Work task:
Extract the full set of records, then give each one again exactly.

*** Opening of Information provided ***

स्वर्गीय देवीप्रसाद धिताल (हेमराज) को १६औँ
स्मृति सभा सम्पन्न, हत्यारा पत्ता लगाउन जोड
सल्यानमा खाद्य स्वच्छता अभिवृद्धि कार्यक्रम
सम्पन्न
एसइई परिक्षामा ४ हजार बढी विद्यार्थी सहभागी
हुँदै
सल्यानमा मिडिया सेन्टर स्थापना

*** Close of Information provided ***

Response area:
स्वर्गीय देवीप्रसाद धिताल (हेमराज) को १६औँ
स्मृति सभा सम्पन्न, हत्यारा पत्ता लगाउन जोड
सल्यानमा खाद्य स्वच्छता अभिवृद्धि कार्यक्रम
सम्पन्न
एसइई परिक्षामा ४ हजार बढी विद्यार्थी सहभागी
हुँदै
सल्यानमा मिडिया सेन्टर स्थापना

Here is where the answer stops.